3
votes

In the map phase of my program, I need to know the total number of mappers that are created. This will help me in the key creation process of the map (I want to emit as many key-value pairs for each object as the number of mappers).

I know that setting the number of mappers is just a hint, but what is the way to get the actual number of mappers. I tried the following in the configure method of my Mapper:

public void configure(JobConf conf) {
    System.out.println("map tasks: "+conf.get("mapred.map.tasks"));
    System.out.println("tipid: "+conf.get("mapred.tip.id"));
    System.out.println("taskpartition: "+conf.get("mapred.task.partition"));
}

But I get the results:

map tasks: 1
tipid: task_local1204340194_0001_m_000000
taskpartition: 0
map tasks: 1
tipid: task_local1204340194_0001_m_000001
taskpartition: 1

which means (?) that there are two map tasks, and not just one, as printed (which is quite natural, since I have two small input files). Shouldn't the number after map tasks be 2?

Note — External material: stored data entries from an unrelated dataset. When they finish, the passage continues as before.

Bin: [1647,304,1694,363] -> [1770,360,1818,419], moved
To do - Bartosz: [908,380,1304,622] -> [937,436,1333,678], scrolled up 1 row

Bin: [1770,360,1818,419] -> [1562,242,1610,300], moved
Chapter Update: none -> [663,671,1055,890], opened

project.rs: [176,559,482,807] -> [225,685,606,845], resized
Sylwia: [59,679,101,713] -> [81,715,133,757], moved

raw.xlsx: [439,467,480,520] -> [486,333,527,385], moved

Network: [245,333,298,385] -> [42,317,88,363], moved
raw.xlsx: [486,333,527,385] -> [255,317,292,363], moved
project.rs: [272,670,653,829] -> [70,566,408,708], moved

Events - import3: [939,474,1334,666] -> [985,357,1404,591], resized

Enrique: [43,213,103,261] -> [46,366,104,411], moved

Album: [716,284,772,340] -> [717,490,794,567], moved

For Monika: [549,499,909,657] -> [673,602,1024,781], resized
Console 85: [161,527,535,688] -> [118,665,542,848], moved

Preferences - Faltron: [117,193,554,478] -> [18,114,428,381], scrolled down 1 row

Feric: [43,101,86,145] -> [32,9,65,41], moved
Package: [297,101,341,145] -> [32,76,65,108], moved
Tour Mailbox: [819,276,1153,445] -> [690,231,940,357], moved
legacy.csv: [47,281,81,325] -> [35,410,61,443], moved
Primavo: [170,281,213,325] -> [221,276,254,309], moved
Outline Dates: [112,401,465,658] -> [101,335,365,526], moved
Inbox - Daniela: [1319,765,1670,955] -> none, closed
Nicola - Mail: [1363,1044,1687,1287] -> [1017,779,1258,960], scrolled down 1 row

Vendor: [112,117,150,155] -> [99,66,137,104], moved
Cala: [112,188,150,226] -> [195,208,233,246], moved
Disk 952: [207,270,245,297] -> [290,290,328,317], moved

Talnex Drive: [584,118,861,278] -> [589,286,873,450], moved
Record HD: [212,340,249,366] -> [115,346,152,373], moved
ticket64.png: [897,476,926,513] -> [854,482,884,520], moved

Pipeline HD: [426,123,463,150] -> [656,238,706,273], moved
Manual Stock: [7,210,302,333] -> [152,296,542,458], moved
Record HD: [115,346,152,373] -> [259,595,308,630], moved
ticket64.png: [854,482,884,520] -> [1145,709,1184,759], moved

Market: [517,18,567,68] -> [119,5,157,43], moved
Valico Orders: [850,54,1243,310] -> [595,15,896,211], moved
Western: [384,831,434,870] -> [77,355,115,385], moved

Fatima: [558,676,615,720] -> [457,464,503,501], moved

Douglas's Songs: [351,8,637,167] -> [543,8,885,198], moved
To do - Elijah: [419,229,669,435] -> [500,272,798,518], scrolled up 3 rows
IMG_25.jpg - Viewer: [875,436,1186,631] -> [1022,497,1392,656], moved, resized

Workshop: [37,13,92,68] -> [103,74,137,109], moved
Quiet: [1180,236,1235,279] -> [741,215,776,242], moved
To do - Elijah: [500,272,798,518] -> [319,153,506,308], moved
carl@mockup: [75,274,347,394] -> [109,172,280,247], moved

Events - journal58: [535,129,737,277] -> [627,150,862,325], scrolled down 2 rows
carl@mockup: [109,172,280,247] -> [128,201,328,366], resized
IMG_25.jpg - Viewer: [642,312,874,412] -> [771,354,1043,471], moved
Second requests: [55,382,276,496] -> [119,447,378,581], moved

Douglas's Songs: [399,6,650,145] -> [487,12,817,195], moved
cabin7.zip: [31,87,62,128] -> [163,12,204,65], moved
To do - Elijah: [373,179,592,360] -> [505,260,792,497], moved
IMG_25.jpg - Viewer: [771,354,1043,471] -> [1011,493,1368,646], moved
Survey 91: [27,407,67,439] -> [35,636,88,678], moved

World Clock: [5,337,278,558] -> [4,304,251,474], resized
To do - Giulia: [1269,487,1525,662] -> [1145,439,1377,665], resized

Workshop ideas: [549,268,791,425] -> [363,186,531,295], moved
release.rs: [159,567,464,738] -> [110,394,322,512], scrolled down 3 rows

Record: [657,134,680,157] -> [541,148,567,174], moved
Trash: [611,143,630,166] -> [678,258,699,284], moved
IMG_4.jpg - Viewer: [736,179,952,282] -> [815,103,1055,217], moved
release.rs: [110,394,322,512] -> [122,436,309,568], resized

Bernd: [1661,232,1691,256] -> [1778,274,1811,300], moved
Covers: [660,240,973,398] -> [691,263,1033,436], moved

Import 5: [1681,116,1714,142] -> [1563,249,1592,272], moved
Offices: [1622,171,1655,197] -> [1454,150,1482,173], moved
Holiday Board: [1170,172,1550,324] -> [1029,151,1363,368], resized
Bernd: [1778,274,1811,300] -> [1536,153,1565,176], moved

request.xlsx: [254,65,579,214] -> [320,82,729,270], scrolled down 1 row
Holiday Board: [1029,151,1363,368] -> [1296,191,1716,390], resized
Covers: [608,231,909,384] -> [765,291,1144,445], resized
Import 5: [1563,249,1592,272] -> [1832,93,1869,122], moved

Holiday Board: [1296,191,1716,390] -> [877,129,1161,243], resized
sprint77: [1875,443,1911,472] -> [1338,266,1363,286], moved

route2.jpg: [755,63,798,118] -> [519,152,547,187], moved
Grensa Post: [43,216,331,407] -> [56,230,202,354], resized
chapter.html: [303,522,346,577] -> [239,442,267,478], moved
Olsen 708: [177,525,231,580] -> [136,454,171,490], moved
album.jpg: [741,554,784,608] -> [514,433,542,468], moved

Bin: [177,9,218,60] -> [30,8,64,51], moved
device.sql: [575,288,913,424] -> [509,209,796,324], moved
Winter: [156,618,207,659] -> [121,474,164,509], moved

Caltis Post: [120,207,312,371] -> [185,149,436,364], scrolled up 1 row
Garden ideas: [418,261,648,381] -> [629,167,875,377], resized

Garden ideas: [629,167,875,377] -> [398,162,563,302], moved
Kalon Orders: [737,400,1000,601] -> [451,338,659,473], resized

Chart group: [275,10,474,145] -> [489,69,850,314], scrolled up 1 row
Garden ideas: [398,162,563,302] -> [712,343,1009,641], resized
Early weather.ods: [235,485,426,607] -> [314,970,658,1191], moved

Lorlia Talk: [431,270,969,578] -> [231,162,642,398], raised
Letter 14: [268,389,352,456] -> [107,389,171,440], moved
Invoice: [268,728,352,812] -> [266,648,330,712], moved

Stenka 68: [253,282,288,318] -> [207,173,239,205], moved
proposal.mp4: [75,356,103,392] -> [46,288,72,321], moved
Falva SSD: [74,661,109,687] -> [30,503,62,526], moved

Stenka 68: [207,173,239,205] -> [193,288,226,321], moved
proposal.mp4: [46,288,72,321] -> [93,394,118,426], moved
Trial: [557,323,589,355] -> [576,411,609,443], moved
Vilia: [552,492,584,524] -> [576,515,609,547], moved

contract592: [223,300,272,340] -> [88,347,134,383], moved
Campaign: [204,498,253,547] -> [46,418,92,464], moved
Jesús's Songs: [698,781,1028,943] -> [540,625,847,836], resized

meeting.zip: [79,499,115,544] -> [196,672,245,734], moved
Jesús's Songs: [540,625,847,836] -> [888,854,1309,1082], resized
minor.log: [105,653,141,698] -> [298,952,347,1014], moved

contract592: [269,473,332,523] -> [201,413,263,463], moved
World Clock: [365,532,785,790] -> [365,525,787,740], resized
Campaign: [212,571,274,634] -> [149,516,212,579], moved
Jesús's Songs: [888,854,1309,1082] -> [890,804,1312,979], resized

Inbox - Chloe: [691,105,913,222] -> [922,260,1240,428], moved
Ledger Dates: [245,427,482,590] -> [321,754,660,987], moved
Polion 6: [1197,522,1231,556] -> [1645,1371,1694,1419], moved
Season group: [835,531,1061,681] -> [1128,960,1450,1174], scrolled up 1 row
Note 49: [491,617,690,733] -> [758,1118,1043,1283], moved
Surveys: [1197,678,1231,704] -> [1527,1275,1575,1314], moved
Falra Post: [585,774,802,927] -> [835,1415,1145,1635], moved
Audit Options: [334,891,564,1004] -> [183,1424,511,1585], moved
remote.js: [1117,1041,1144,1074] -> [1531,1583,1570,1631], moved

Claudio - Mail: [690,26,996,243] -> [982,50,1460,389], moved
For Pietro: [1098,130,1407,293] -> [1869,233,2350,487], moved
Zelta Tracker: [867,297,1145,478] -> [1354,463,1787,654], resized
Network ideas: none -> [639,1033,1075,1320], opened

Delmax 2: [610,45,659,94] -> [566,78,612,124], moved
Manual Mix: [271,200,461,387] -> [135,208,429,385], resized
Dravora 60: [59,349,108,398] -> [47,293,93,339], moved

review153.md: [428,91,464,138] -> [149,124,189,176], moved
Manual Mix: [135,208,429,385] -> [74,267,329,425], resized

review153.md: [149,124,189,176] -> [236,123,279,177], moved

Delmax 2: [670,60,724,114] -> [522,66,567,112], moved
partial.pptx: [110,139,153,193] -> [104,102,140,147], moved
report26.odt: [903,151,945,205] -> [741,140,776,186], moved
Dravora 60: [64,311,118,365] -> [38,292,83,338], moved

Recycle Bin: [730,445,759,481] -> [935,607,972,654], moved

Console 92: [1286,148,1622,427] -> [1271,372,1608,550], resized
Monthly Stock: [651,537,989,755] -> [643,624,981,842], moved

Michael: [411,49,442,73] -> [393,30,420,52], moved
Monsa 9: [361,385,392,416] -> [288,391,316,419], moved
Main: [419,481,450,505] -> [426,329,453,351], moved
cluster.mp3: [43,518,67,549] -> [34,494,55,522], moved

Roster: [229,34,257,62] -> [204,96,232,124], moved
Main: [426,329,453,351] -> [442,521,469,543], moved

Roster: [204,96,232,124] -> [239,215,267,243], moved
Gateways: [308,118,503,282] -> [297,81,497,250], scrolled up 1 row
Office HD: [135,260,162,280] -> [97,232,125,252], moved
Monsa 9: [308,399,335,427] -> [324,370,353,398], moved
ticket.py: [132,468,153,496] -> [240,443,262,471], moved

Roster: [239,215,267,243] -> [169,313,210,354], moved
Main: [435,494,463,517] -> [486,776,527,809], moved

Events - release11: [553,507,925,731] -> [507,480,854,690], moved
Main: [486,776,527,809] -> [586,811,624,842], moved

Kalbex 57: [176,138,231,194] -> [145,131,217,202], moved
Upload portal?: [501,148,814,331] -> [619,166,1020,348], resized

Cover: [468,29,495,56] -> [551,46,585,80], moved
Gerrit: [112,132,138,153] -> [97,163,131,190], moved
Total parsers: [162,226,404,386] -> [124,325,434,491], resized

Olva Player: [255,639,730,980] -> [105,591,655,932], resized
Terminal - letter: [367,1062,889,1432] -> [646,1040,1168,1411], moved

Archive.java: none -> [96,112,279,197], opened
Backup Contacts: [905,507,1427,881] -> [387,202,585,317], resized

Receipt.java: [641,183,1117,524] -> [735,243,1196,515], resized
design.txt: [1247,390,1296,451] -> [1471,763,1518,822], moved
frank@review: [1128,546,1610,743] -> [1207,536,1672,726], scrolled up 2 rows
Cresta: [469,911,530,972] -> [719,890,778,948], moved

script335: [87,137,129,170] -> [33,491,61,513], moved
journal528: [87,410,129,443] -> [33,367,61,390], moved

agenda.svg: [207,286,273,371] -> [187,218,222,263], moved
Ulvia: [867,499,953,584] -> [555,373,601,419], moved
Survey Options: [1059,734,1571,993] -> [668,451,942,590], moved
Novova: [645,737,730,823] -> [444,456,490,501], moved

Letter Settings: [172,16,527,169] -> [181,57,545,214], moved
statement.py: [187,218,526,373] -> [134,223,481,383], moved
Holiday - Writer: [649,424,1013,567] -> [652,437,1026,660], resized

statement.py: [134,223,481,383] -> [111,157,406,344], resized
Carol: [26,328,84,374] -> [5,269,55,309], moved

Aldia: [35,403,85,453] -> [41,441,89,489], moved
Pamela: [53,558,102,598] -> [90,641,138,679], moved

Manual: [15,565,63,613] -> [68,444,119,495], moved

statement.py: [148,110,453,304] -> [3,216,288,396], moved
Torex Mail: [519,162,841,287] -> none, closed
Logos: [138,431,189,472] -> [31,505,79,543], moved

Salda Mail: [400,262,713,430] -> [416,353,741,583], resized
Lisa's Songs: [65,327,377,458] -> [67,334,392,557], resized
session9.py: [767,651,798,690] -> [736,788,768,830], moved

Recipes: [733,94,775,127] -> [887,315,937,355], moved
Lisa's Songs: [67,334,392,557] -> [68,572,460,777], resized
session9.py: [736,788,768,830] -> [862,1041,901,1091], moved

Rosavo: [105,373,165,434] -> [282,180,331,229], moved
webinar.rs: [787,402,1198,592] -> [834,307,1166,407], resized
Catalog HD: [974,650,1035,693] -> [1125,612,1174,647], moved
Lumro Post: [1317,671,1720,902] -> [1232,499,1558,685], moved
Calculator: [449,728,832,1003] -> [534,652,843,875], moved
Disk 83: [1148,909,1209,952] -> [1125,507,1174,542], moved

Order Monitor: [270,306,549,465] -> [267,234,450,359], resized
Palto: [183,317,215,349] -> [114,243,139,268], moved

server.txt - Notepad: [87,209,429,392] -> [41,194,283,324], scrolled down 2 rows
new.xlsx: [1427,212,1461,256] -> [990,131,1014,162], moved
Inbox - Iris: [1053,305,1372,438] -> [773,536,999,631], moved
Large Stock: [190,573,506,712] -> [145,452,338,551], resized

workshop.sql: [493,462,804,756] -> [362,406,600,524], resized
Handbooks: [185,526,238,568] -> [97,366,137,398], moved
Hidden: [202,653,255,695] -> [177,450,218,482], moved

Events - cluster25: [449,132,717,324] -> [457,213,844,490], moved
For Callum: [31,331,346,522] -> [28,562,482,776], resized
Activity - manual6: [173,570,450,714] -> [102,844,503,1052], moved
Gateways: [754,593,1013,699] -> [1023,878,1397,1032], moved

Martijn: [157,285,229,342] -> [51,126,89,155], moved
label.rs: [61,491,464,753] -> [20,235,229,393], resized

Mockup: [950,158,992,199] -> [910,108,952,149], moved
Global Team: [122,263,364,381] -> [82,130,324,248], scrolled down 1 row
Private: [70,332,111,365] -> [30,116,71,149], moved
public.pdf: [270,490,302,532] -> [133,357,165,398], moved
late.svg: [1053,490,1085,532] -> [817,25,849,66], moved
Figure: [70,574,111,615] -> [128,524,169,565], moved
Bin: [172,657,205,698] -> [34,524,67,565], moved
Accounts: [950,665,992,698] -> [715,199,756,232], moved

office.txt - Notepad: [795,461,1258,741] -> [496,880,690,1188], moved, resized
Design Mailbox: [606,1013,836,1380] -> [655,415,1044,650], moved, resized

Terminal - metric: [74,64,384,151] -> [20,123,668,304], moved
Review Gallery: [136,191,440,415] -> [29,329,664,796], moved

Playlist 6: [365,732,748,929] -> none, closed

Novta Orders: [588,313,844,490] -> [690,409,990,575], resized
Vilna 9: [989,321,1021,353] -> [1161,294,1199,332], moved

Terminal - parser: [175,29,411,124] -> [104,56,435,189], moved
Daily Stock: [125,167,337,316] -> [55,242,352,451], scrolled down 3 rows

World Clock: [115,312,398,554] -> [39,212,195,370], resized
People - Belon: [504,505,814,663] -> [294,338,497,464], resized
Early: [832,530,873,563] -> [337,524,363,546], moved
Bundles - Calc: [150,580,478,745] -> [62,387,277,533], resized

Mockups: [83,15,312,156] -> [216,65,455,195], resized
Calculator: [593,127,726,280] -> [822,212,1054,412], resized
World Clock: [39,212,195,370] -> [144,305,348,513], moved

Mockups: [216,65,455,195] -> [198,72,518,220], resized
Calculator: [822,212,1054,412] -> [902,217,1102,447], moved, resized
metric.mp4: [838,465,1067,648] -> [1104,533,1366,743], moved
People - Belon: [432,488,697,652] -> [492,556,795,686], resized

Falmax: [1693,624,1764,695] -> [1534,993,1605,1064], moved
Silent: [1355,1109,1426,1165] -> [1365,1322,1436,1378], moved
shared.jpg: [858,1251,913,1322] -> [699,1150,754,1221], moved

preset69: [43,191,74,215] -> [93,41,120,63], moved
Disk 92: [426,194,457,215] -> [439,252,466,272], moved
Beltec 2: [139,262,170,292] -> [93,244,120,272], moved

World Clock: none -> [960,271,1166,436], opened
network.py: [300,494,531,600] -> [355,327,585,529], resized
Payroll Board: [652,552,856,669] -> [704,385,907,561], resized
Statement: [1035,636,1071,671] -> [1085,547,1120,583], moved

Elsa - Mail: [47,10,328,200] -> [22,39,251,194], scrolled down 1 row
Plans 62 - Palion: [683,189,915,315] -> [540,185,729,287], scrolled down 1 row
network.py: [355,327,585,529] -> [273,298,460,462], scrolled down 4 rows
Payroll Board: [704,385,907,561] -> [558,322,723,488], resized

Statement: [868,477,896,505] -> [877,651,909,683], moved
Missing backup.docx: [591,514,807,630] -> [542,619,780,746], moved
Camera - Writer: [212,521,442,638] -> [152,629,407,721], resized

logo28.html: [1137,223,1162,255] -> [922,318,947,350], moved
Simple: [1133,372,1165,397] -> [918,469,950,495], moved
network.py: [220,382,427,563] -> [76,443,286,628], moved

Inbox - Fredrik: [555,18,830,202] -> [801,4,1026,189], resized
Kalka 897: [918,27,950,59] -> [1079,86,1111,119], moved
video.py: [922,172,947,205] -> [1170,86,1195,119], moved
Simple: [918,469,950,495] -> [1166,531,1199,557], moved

For now, I just count the number of files in the input folder, but this is not a good solution, since a file could be larger than the block size and result in more than one input splits and hence mappers. Any suggestions?

2
wiki.apache.org/hadoop/HowManyMapsAndReduces It depends on your blocksize and your number of files. So you could actually calculate it outside mapreduce if you 'd want to and then add this number to the distributedCache of your job.DDW
Thank you @irW for the comment! I have something like that already, but I was wondering if there is something like a standard getter, instead of re-implementing a method that already exists and is already called. I will continue with this solution, if there is nothing better, though.vefthym

2 Answers

3
votes

Finally, it seems that conf.get("mapred.map.tasks")) DOES work after all, when I generate an executable jar file and run my program in the cluster/locally. Now the output of "map tasks" is correct.

It did not work only when running my mapreduce program locally on hadoop from the eclipse-plugin. Maybe it is an eclipse-plugin's issue.

I hope this will help someone else having the same issue. Thank you for your answers!

1
votes

I don't think there is an easy way to do this. I've implemented my own InputFormat class, if you do that you can implement a method to count the number of InputSplits which you can request in the process that starts the job. If you put that number in some Configuration setting, you can read it in your mapper process.

btw the number of input files is not always the number of mappers, as large files can be split.